2. The mobile device of claim 1 wherein said mobile device is a smart mobile phone.

3. The mobile device of claim 1 wherein said mobile device is a smart mobile pad.

4. The mobile device of claim 1 wherein said mobile device is a proprietary device.

5. A device for generating a time synchronized video and sound recording across multiple mobile devices comprising:

a. a video capturing unit;

b. a sound capturing unit;

c. a receiver; d. a timing engine for receiving and synchronizing several related and unrelated time reference sources;

e. a SMPTE generator for printing accurate timing information on the recorded video at the proper place in the mobile device hardware;

f. at least one sensor for detecting the position and orientation information of the mobile device tagged as metadata; and

g. a communication unit.

6. The mobile device of claim 5 wherein said mobile device is a smart mobile phone.

7. The mobile device of claim 5 wherein said mobile device is a smart mobile pad.

8. The mobile device of claim 5 wherein said mobile device is a proprietary device.

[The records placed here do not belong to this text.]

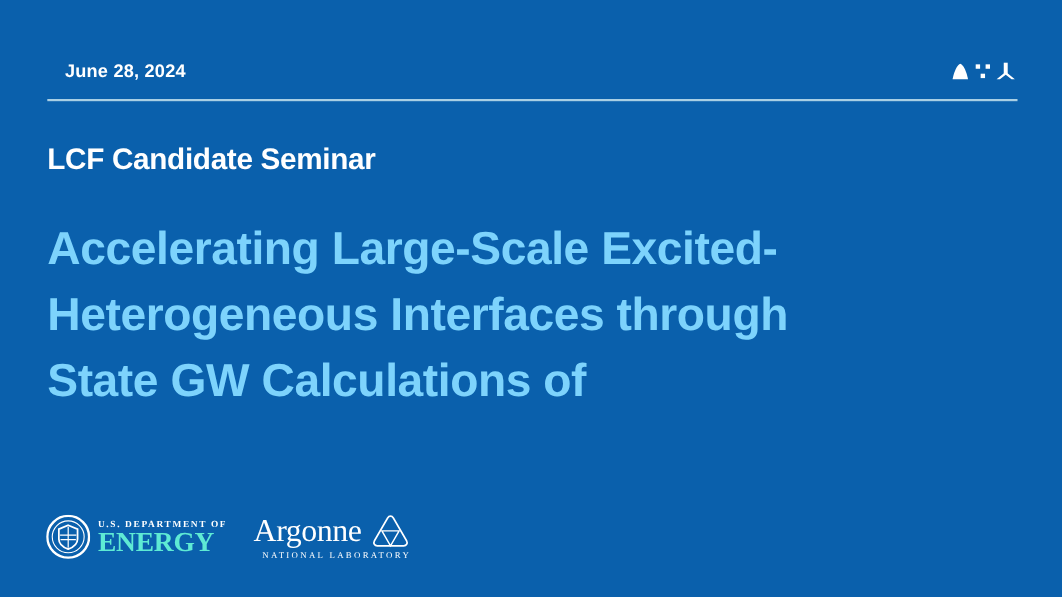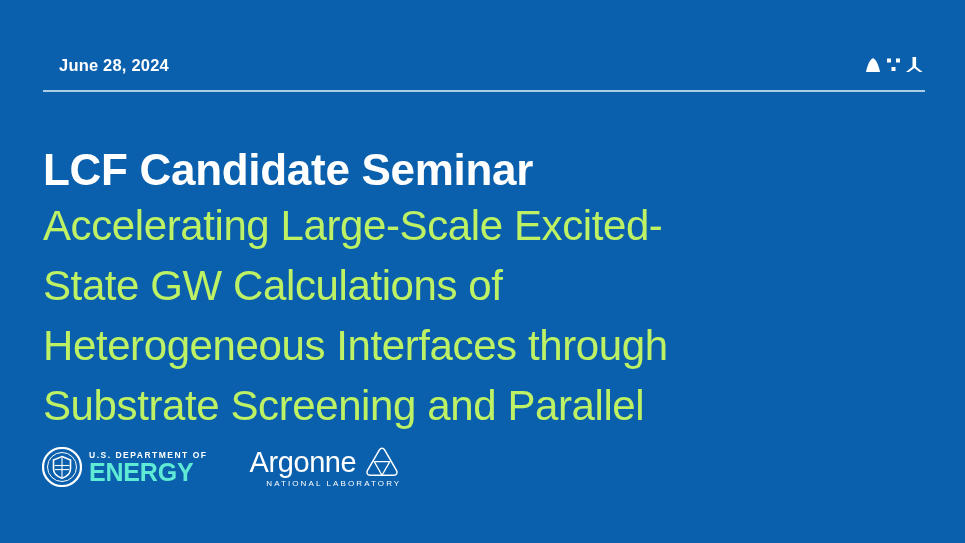--- a/index.html
+++ b/index.html
@@ -69,8 +69,8 @@
   .eyebrow {
     position: absolute;
     left: 43px;
-    top: 145px;
-    font-size: 44px;
+    top: 130px;
+    font-size: 27px;
     font-weight: bold;
     color: #ffffff;
     letter-spacing: -0.3px;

9. The timing engine of claim 5 further comprising a reference clock source retriever and a time estimation algorithm utilizing one or more time reference sources.

10. The timing engine of claim 9 wherein said reference source is Network Time Protocol.

11. The timing engine of claim 9 wherein said reference source is cellular.

12. The timing engine of claim 9 wherein said reference source is GPS.

13. A method for managing video bandwidth comprising:

a. capturing metadata associated with a video;

b. storing the metadata on a server;

c. determining the preferences of a user;

d. determining the minimum quality of the video necessary in terms of frame rate and size;

e. compressing the sources meeting user preferences and quality requirements; and f. sending the compressed sources in a thumbnail format for view by the user.